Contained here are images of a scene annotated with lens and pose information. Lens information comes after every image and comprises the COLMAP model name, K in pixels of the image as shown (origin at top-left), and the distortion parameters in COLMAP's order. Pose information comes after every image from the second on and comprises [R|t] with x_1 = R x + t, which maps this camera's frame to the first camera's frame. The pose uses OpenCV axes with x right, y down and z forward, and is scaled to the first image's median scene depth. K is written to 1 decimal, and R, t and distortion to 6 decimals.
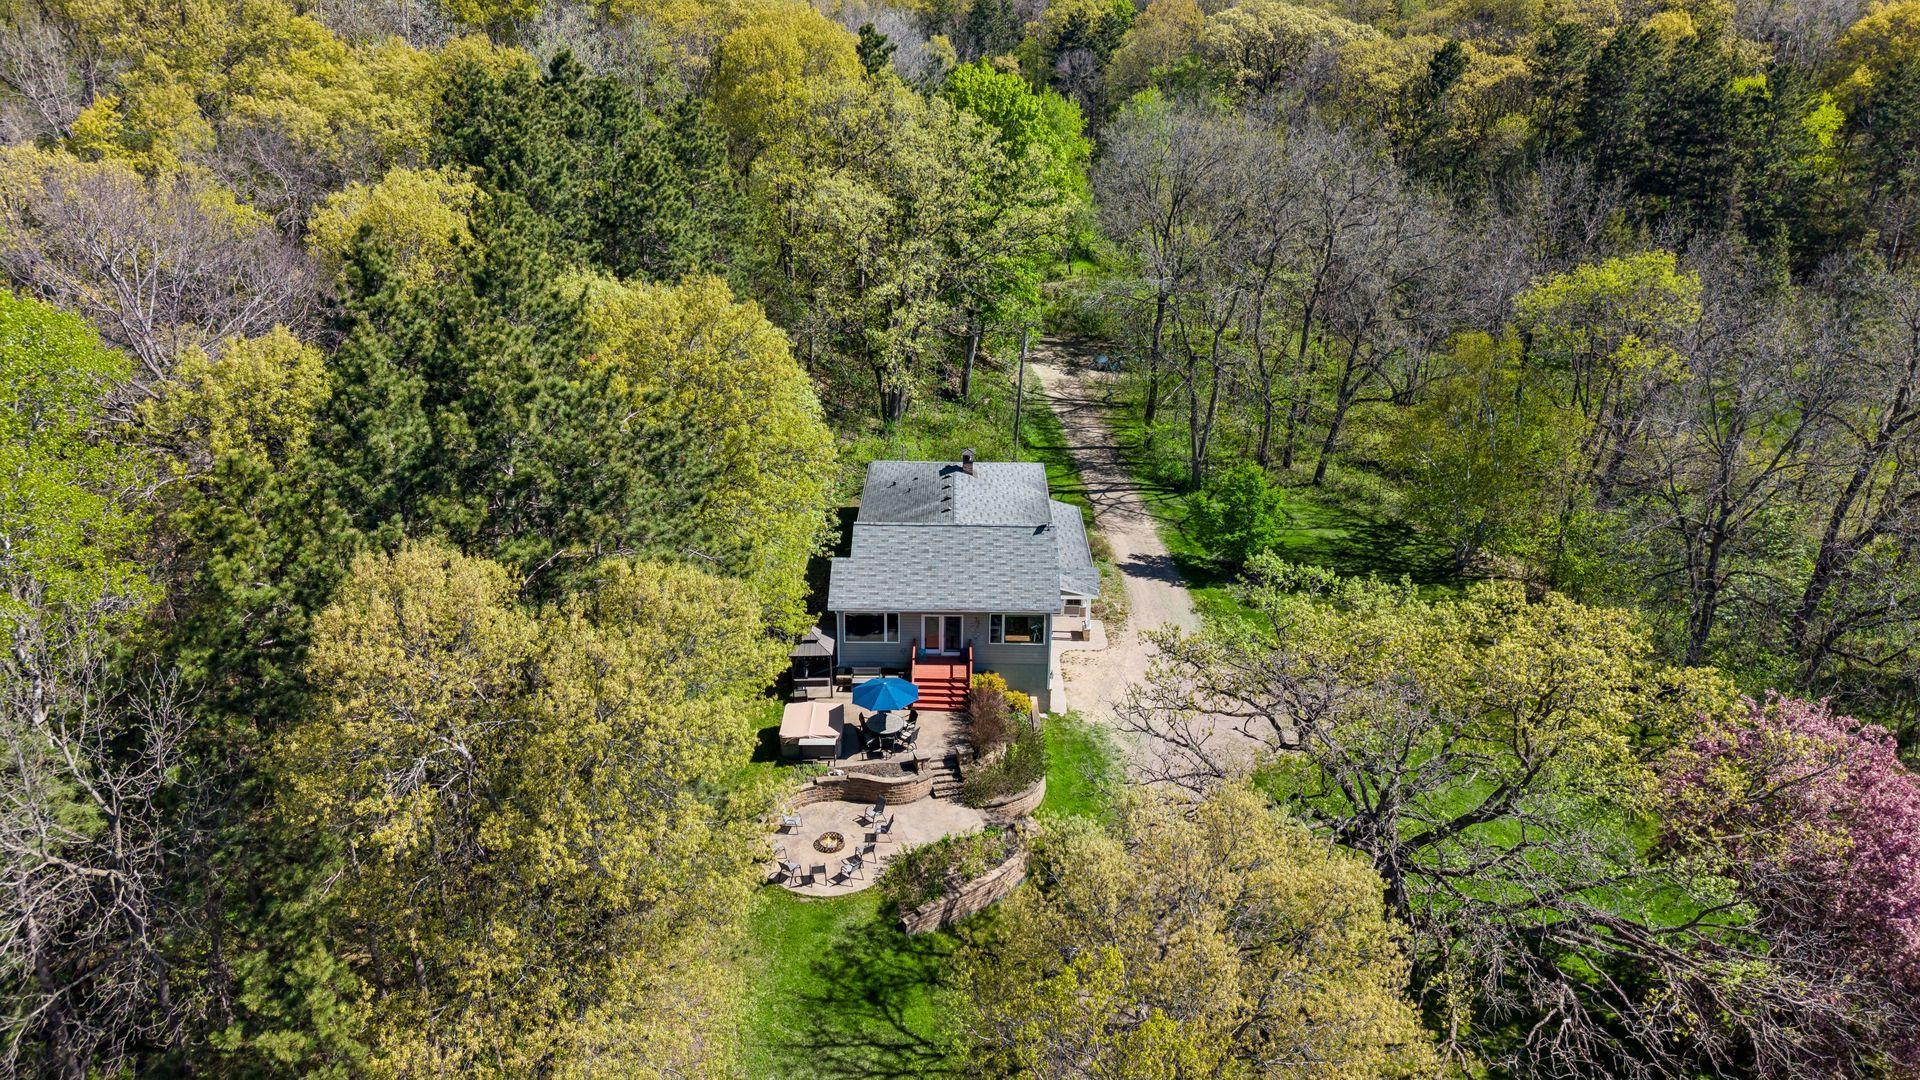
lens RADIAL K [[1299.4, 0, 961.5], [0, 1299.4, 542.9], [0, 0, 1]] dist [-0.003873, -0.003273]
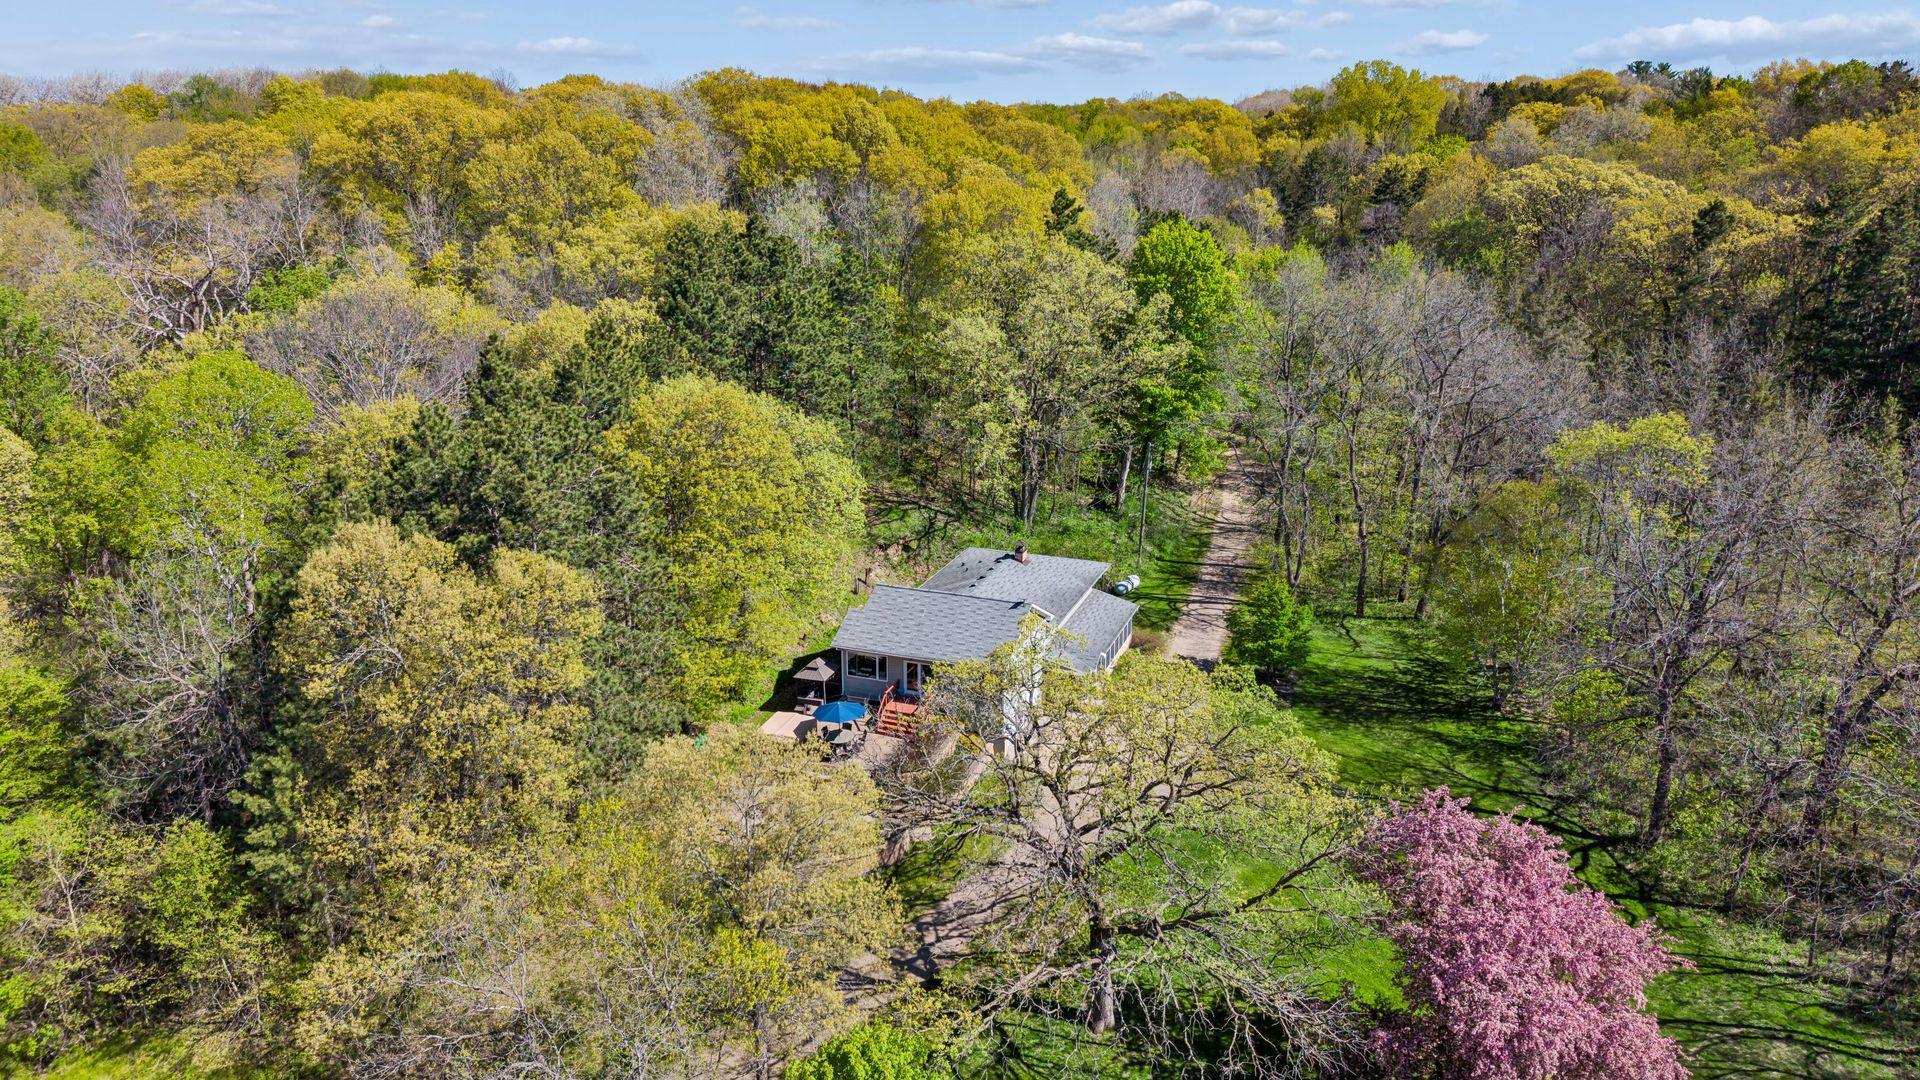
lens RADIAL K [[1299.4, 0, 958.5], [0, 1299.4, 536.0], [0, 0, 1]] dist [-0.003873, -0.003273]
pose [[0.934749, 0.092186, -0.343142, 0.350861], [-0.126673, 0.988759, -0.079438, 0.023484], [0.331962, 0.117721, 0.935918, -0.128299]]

--

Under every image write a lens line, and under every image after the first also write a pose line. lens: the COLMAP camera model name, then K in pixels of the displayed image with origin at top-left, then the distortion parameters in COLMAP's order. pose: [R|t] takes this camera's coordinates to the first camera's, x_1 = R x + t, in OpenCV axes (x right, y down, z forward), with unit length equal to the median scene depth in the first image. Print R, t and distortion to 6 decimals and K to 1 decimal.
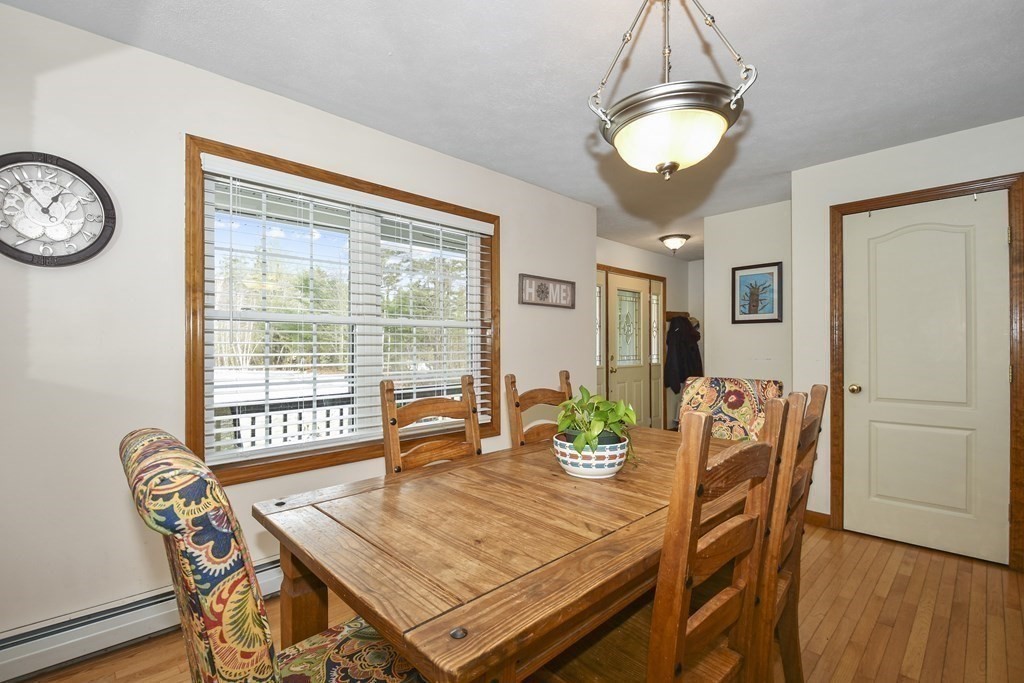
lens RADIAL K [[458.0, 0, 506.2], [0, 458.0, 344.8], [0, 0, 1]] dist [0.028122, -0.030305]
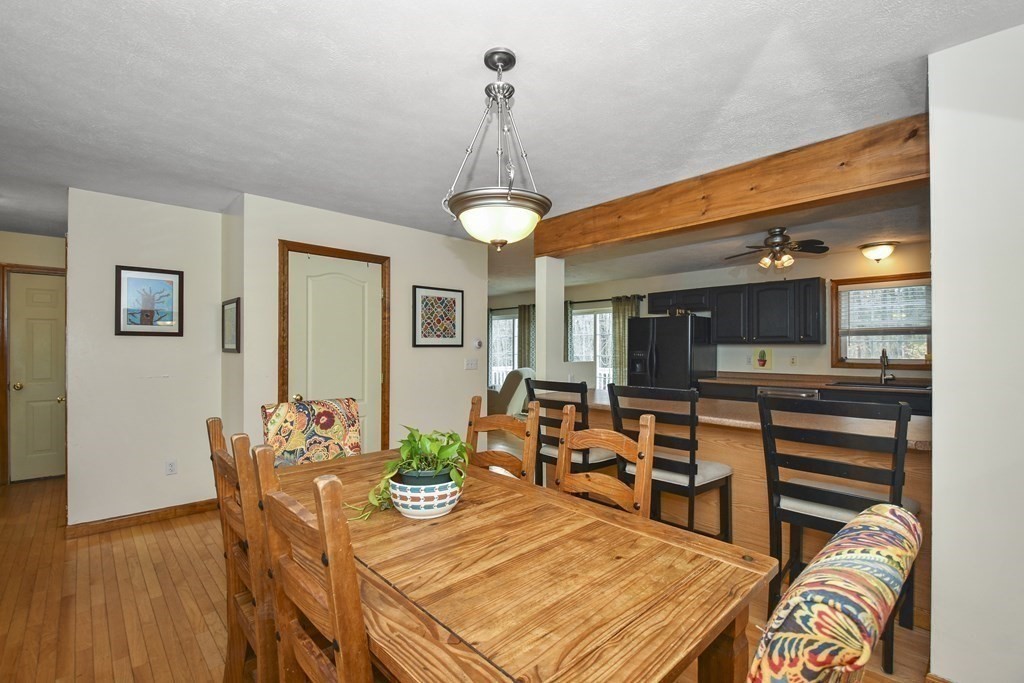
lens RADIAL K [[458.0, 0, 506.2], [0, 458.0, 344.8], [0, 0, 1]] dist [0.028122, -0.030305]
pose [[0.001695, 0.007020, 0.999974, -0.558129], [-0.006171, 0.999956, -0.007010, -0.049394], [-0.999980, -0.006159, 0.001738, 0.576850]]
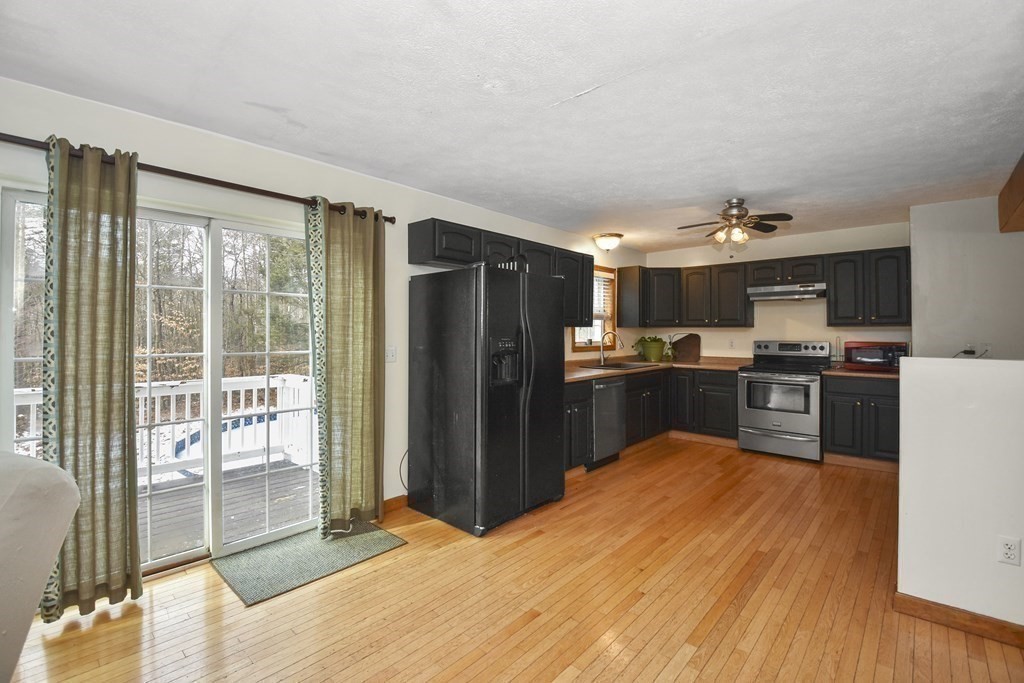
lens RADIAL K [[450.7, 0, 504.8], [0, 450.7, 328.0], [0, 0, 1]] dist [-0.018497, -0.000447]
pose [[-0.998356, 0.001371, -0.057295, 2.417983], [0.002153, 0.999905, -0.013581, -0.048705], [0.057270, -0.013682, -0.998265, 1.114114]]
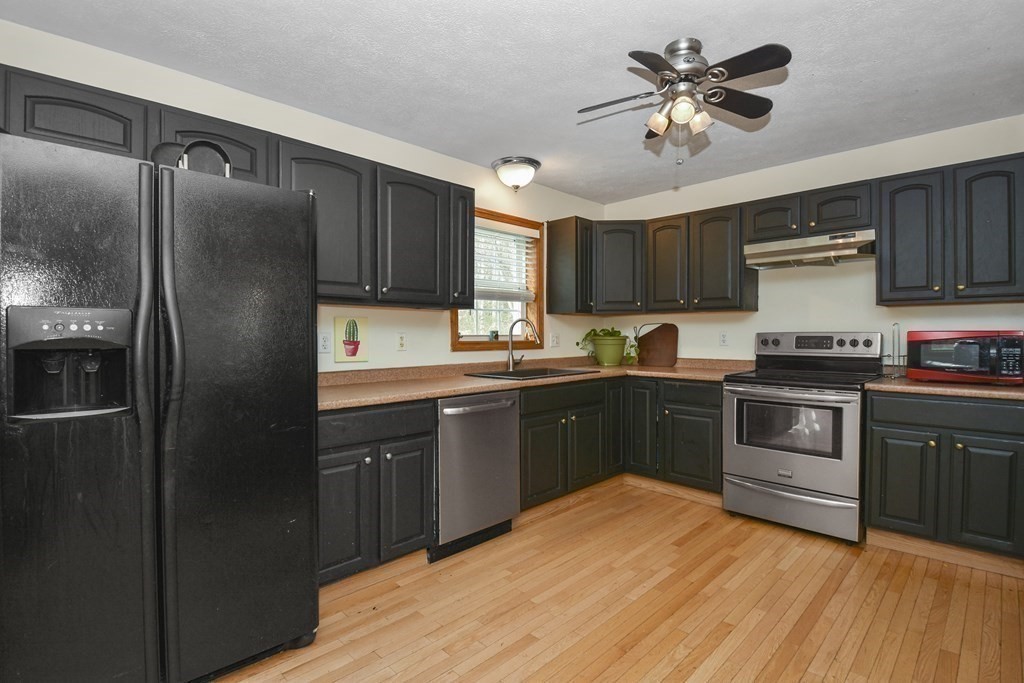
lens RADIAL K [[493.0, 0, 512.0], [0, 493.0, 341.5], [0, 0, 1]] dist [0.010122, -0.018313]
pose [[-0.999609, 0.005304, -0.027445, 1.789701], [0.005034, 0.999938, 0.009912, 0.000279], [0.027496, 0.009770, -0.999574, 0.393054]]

YOUR GOAL: Rewrite the listing from the line with "Contained here are" to the line with "0.117721, 0.935918, -0.128299]]", replacing "annotated" with "labeled" and changing nothing else. Omit the pictures from your answer.

FINISHED EXERCISE:
Contained here are images of a scene labeled with lens and pose information. Lens information comes after every image and comprises the COLMAP model name, K in pixels of the image as shown (origin at top-left), and the distortion parameters in COLMAP's order. Pose information comes after every image from the second on and comprises [R|t] with x_1 = R x + t, which maps this camera's frame to the first camera's frame. The pose uses OpenCV axes with x right, y down and z forward, and is scaled to the first image's median scene depth. K is written to 1 decimal, and R, t and distortion to 6 decimals.
lens RADIAL K [[1299.4, 0, 961.5], [0, 1299.4, 542.9], [0, 0, 1]] dist [-0.003873, -0.003273]
lens RADIAL K [[1299.4, 0, 958.5], [0, 1299.4, 536.0], [0, 0, 1]] dist [-0.003873, -0.003273]
pose [[0.934749, 0.092186, -0.343142, 0.350861], [-0.126673, 0.988759, -0.079438, 0.023484], [0.331962, 0.117721, 0.935918, -0.128299]]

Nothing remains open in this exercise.